Tuesday, May 5, 2009

Smoked Mackrel Tower

Smoked Markrel tower with Wilted Spinach and Mozerella.

Ingredients:

1 bag of baby spinach (fresh)
3 Fillets of Smoked Mackrel
2 Average mozerella balls
Sweet chilli sauce.

really easy, but super impressive starter. The Key is the mould. I use a scone cutter we got from a department store, but depending on how you want the towers (thickness, height etc...) you can use whatever.
have your Mackrel broken up and then molded into discs (burger shaped). Slice the mozerella into medium thick discs.
Wilt the spinach on a medium heat in a tiny bit of water, adding salt and black pepper and one clove of garlic (in the skin, but with 3 or 4 incisions made-this lets the flavour seep out in the heat, but doesnt make it too strong).
When spinach is done, place in mould on plate and press, allowing excess liquid to drain. Then Add layer of fish. put am even spread of sweet chilli on the fist and then put mozerella on top. Press down in mould, allowing any further liquid to drain and remove mould leaving tower. I garnish with an anchovy, but depending on taste crispy bacon may suit better. A drizzle of olive oil and your sorted.
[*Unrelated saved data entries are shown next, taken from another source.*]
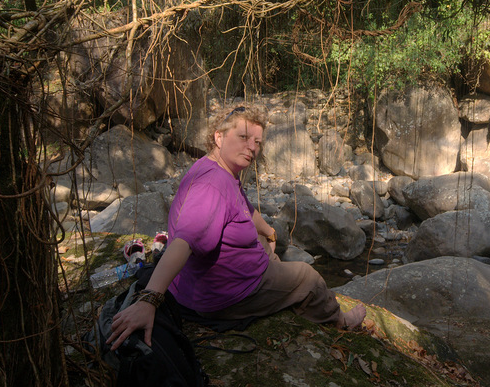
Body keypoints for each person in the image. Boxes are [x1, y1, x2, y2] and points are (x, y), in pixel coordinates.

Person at [107, 104, 366, 350]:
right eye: (243, 137)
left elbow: (242, 205)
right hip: (223, 296)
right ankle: (340, 321)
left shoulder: (218, 168)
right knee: (307, 277)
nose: (251, 147)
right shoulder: (212, 185)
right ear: (219, 137)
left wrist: (268, 231)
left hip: (210, 283)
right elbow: (184, 241)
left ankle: (276, 278)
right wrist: (150, 300)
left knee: (264, 243)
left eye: (257, 142)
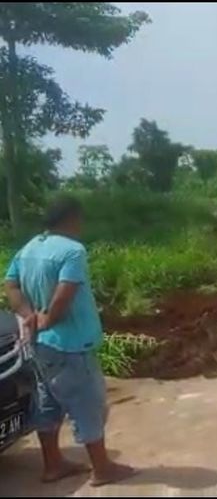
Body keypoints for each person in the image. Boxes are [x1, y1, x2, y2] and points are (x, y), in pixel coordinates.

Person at [4, 195, 137, 487]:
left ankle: (53, 465)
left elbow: (10, 284)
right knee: (88, 404)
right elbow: (66, 292)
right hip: (71, 344)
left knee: (47, 403)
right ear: (73, 218)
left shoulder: (28, 249)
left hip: (39, 344)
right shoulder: (72, 251)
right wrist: (49, 318)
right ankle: (102, 469)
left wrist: (30, 316)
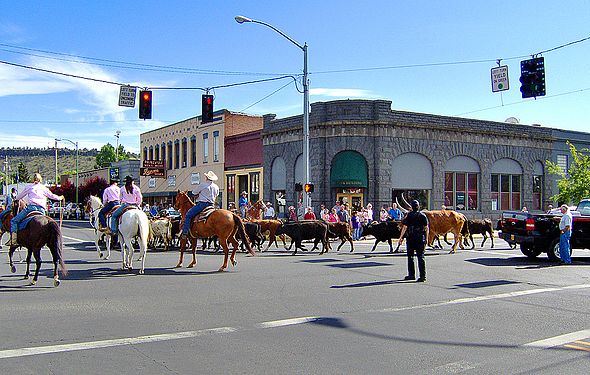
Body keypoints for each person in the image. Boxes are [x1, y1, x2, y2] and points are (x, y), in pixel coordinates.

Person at [5, 173, 64, 246]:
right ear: (40, 179)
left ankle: (13, 240)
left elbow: (19, 197)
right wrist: (60, 198)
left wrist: (15, 199)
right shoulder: (44, 188)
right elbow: (52, 196)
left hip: (31, 208)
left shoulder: (29, 187)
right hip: (42, 210)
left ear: (33, 179)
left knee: (14, 220)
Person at [180, 171, 219, 240]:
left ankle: (185, 232)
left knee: (188, 215)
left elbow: (194, 192)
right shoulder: (216, 187)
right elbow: (217, 195)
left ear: (206, 177)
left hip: (202, 204)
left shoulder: (203, 185)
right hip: (212, 205)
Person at [398, 200, 429, 282]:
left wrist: (401, 238)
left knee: (410, 257)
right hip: (420, 238)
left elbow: (404, 227)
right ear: (418, 207)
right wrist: (426, 238)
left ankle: (411, 275)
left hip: (411, 237)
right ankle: (423, 276)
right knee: (421, 257)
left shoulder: (409, 215)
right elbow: (426, 228)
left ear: (411, 207)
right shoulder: (423, 215)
The flavour is fresh and interesting, but the presentation is also a knockout for dinner parties.

Total cooking time: 8 minutes.

Enjoy.

Tuesday, March 17, 2009

Classic, common and regular- Spag Bol

Everyone can do spag bol, but here's my tried and tested formula to get started with. Best to get the east stuff with first!

Ingredients (alternate ingredients in brackets):

500g lean minced Beef, preferably round steak (Lean Minced Lamb)

680g Banalun Chopped tomatoes (tin of chopped tomatoes/passata/other tomato based products)

1 medium onion

3 Cloves of Garlic

One red chilli (one teaspoon of crushed, dried chillies)

Seasoning: Salt, Pepper, Nutmeg

Herbs: Thyme, Rosemary, Basil, Bay leaves (mixed herb prepacks will suffice)

3 Tablespoons of red wine (any old crap will do, provided its not total shite)

2 Teaspoons of soy sauce

Optional addidions, depending on taste: Diced red and Green Peppers, celery, carrots (chopped thin)

Spaghetti

Instructions:

  1. put mince into preheated large sauce pan. No oil is needed as meat juices will suffice. Stir until meat is browned.
  2. Add chopped onion and crushed garlic and stir thoroughly until smell of cooked onion starts to become apparent.
  3. Add the crushed tomatoes and stir further.
  4. Add herbs now, and allow to to stew for 10-15 minutes
  5. Add further optional ingredients if desired.
  6. Taste sauce now, and add seasoning depending on taste. Salt, pepper and nutmeg.
  7. After further 2-3 minutes add wine and soy sauce, again depending on taste.
  8. allow to simmer on a low heat.
  9. Procees to cook spaghetti in salted water with extra virgin olive oil broght to to boil. Check every minute after first ten minutes. when aldente, strain.
Serve on plates with reasonable amount of spagetti, and generous amount of sauce in the middle. Dress table with Black pepper and fresh, grated parmesan cheese.

Serve with fruity red wine, preferable a Rioja.